I'm running into problems, for example, when my city is under attack, and I want to identify the strongest counter-attack on the enemy stack.
When you get attacked, the game automatically picks the best defender to counter the unit that is attacking you... So you don't have to think about it at all. :)

Actually the only time you have to think about it is when making troops at your cities. If you know what the enemy will be using make sure to build counter units.
 
My personal theory has always been, although backed up from a little experimentation but no actual hacking into the code, that religions actually are founded in the city that "discovers" the required Technology. In thinking like this:

Let's say you're 50 :science: from getting Theology and before the next turn all the :science: is collected from your cities. So the game adds 15 :science: from your first city, then 20 :science: from your second city, and then another 20 :science:... Bam! That third city just got you over the threshold for Theology and all the rest of the :science: collected from this turn will be saved up for your next research project. This is why the birthplace of Christianity would be the third city.

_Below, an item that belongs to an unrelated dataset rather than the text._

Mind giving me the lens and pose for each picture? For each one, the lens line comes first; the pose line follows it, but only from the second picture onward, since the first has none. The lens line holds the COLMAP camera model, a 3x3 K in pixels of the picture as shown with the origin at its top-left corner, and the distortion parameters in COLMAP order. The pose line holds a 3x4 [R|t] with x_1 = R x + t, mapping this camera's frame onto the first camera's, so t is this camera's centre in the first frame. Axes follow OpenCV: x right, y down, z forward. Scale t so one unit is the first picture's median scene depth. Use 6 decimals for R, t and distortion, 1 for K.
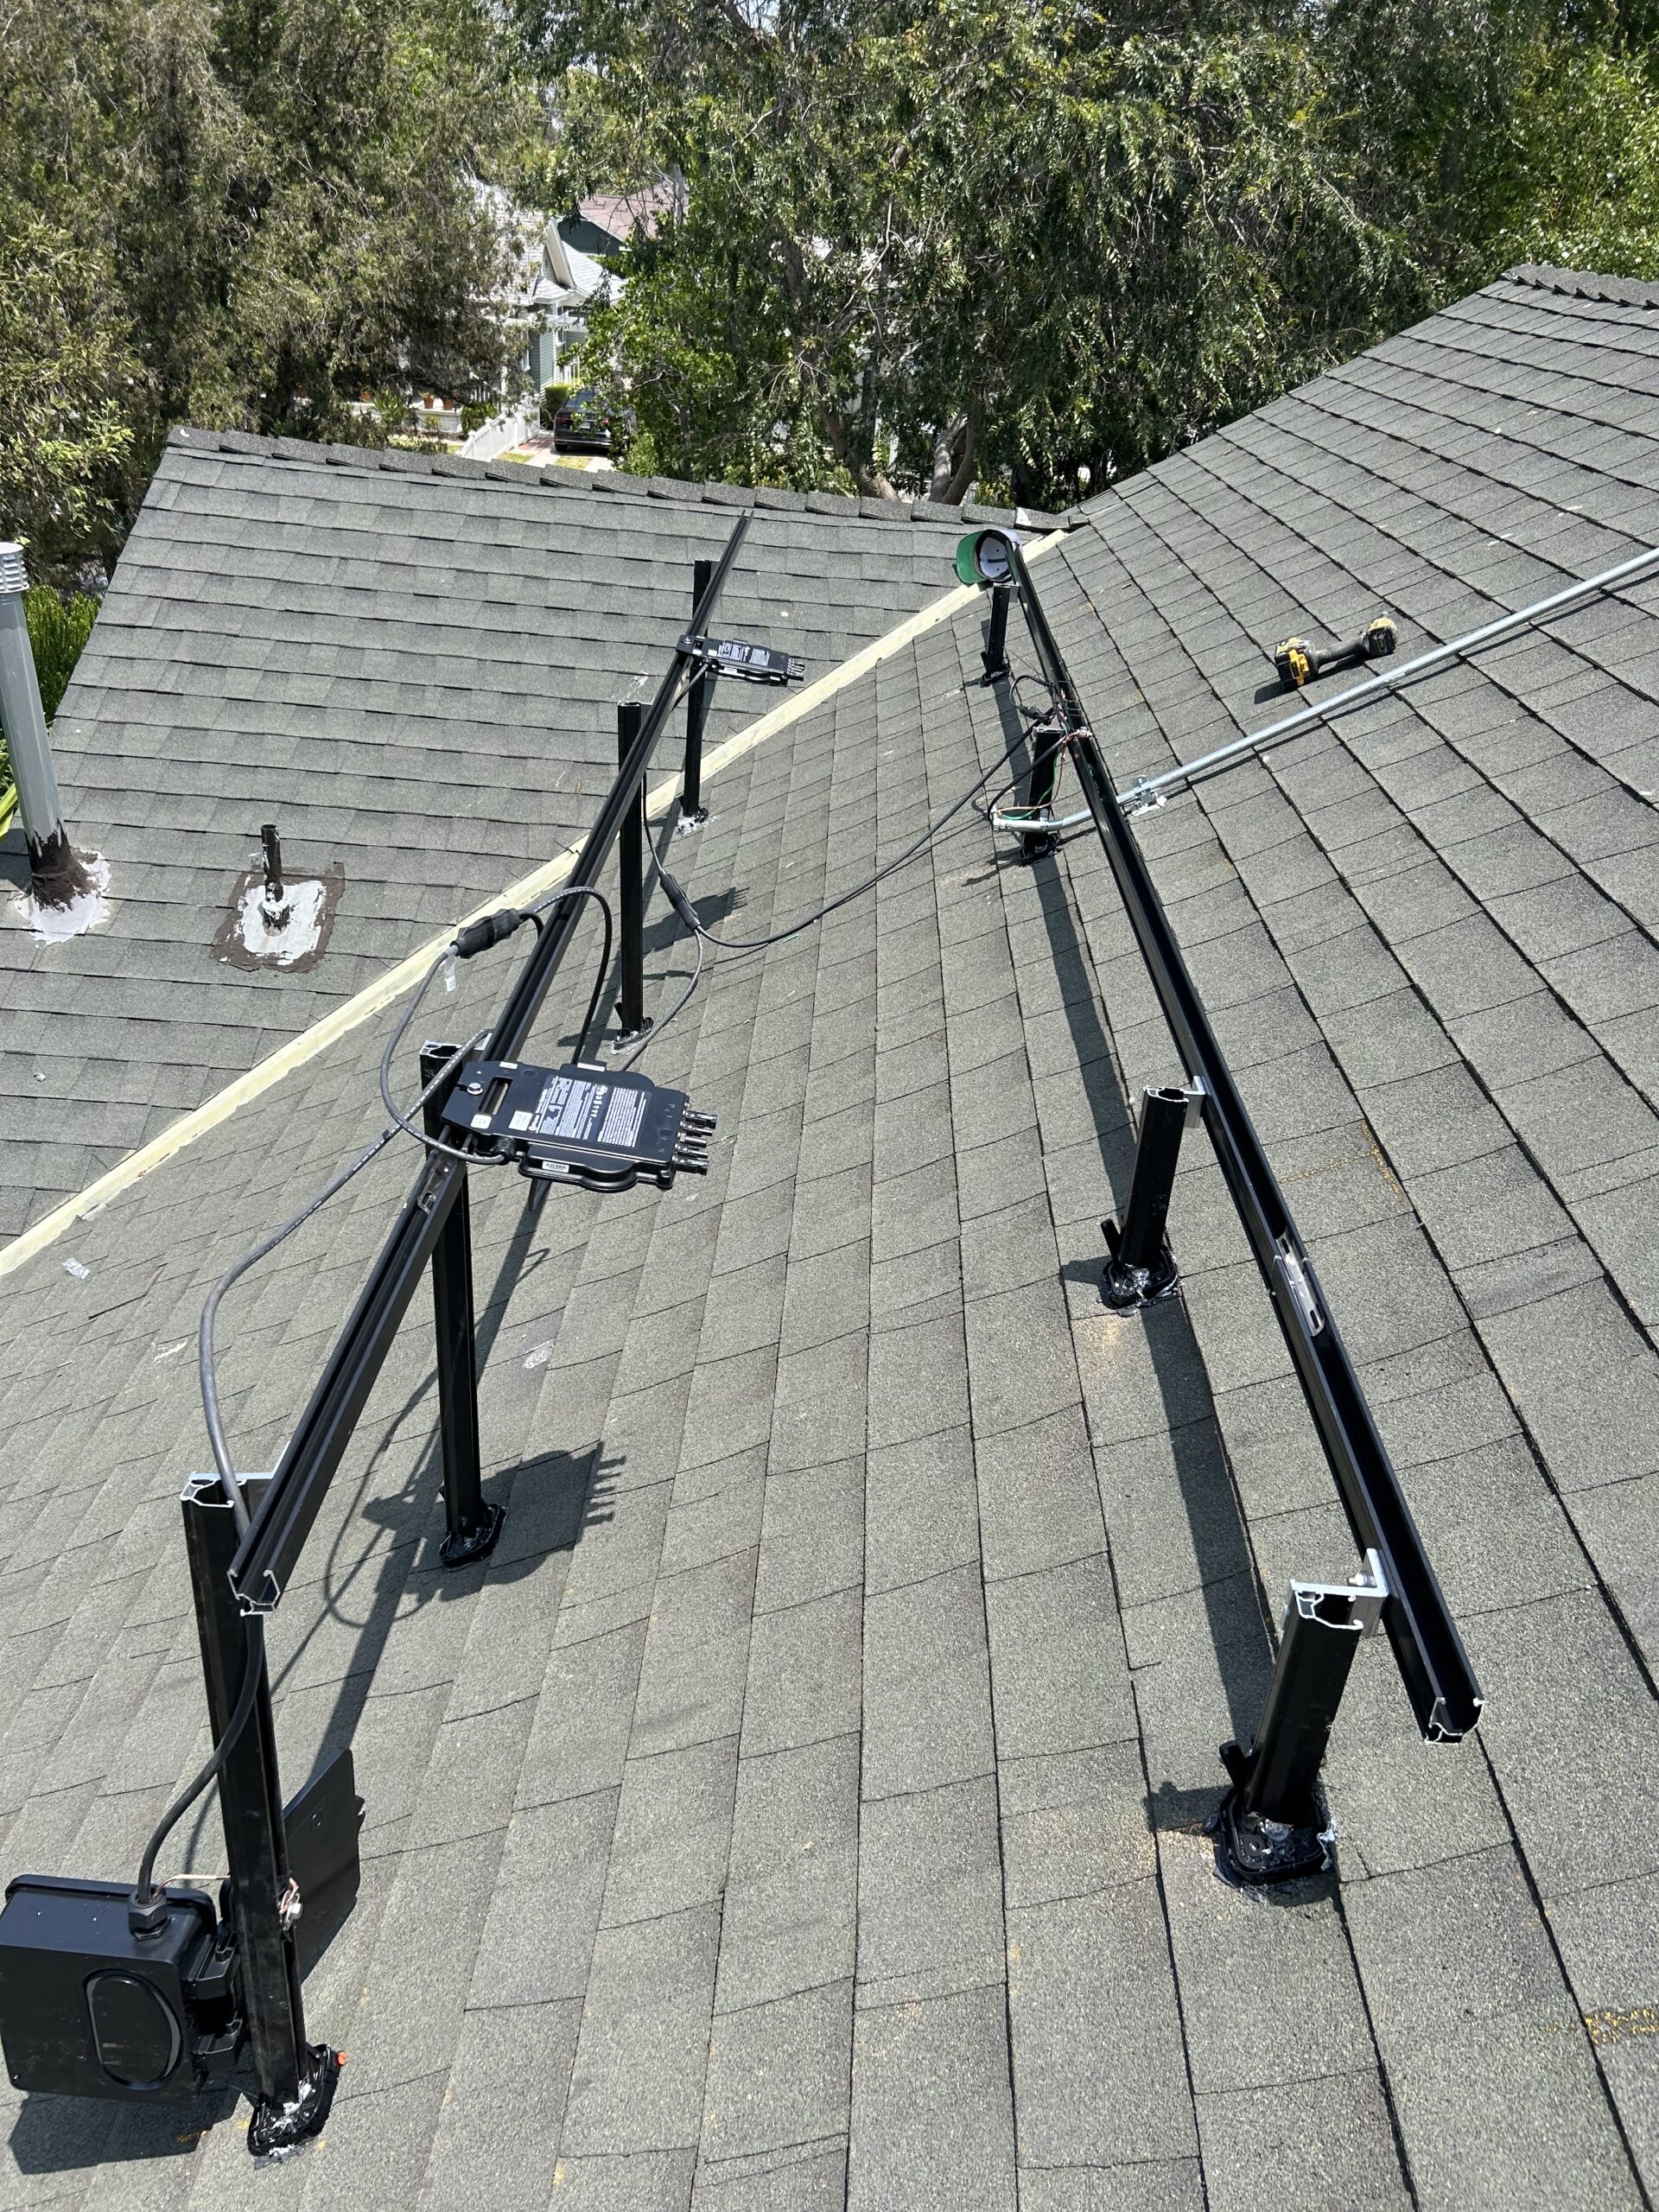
lens RADIAL K [[1648.0, 0, 830.0], [0, 1648.0, 1104.7], [0, 0, 1]] dist [0.024661, -0.017586]
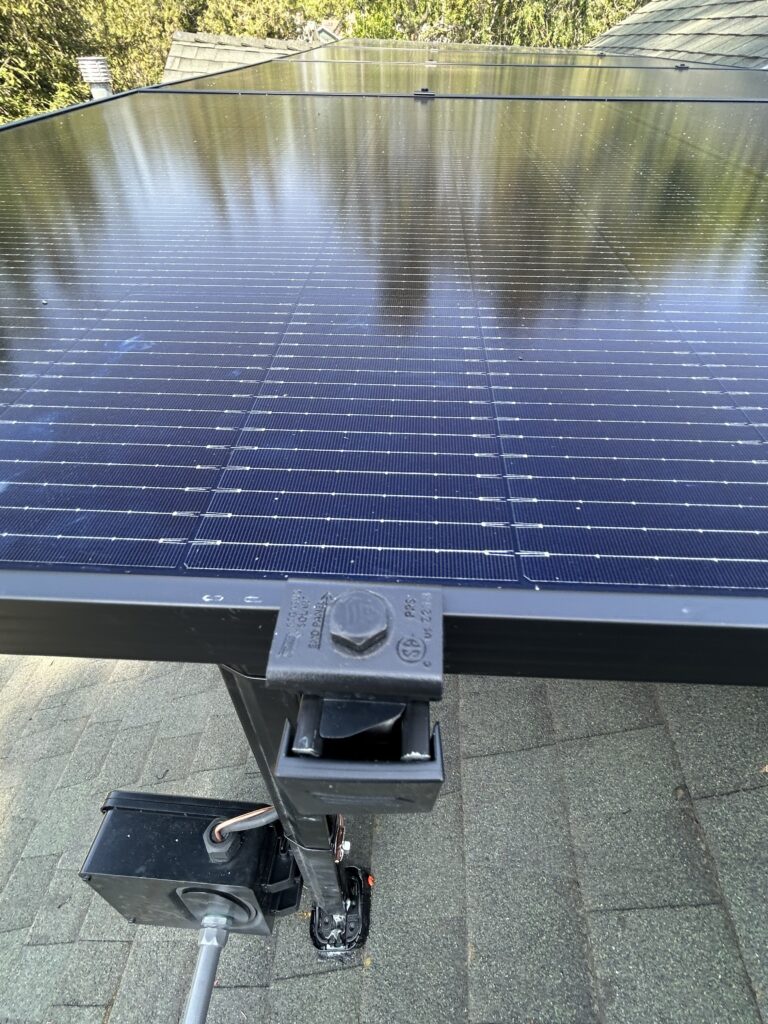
lens RADIAL K [[504.0, 0, 387.2], [0, 504.0, 511.2], [0, 0, 1]] dist [-0.004749, 0.001767]
pose [[0.995858, -0.025854, -0.087171, -0.227992], [0.048951, 0.960370, 0.274395, 0.162274], [0.076622, -0.277526, 0.957658, 0.663514]]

It seems like a simple and intuitive way of "randomizing" the actual birthplace. This would mean that cities with a high :science: output will be more likely to be the birthplace, and a city with no :science: output whatsoever never can found a religion. I might, however, be dead wrong on this.

Here's the raw truth for those interested:

Broken down for convenience the value is counted for each city as

(10 + POPULATION + RAND(1,10)) / (RELIGIONS_PRESENT + 1)

and further divided by 8 for the capital. The city with the biggest value gets chosen.

Spoiler wall of C++ :
for (pLoopCity = firstCity(&iLoop); pLoopCity != NULL; pLoopCity = nextCity(&iLoop))

{

if (!bStarting || !(pLoopCity->isHolyCity()))

{

iValue = 10;

iValue += pLoopCity->getPopulation();

iValue += GC.getGameINLINE().getSorenRandNum(GC.getDefineINT("FOUND_RELIGION_CITY_RAND"), "Found Religion");



iValue /= (pLoopCity->getReligionCount() + 1);



if (pLoopCity->isCapital())

{

iValue /= 8;

}



iValue = std::max(1, iValue);



if (iValue > iBestValue)

{

iBestValue = iValue;

pBestCity = pLoopCity;

}

}

}



Sarassin said:
Question : I had this crazy idea of gifting missionaries to other civs so I can score diplomatic points for giving a gift + spreading my religion at the same time. But the AI never uses these missionaries, and the religion won't spread. Have anyone used this trick successfully, or know why it won't work?

You don't get any diplo bonuses for gifting units (only stuff through the trade screen such as cities, techs, gold etc.), though the AI will use your gifted missionaries for spreading if they aren't so bad off financially that they end up disbanding them on the spot. Anyway, you can just as well use them for spreading yourself. Unless the AI is in Theocracy, which is when gifting them is smart (though sometimes seen as an exploit).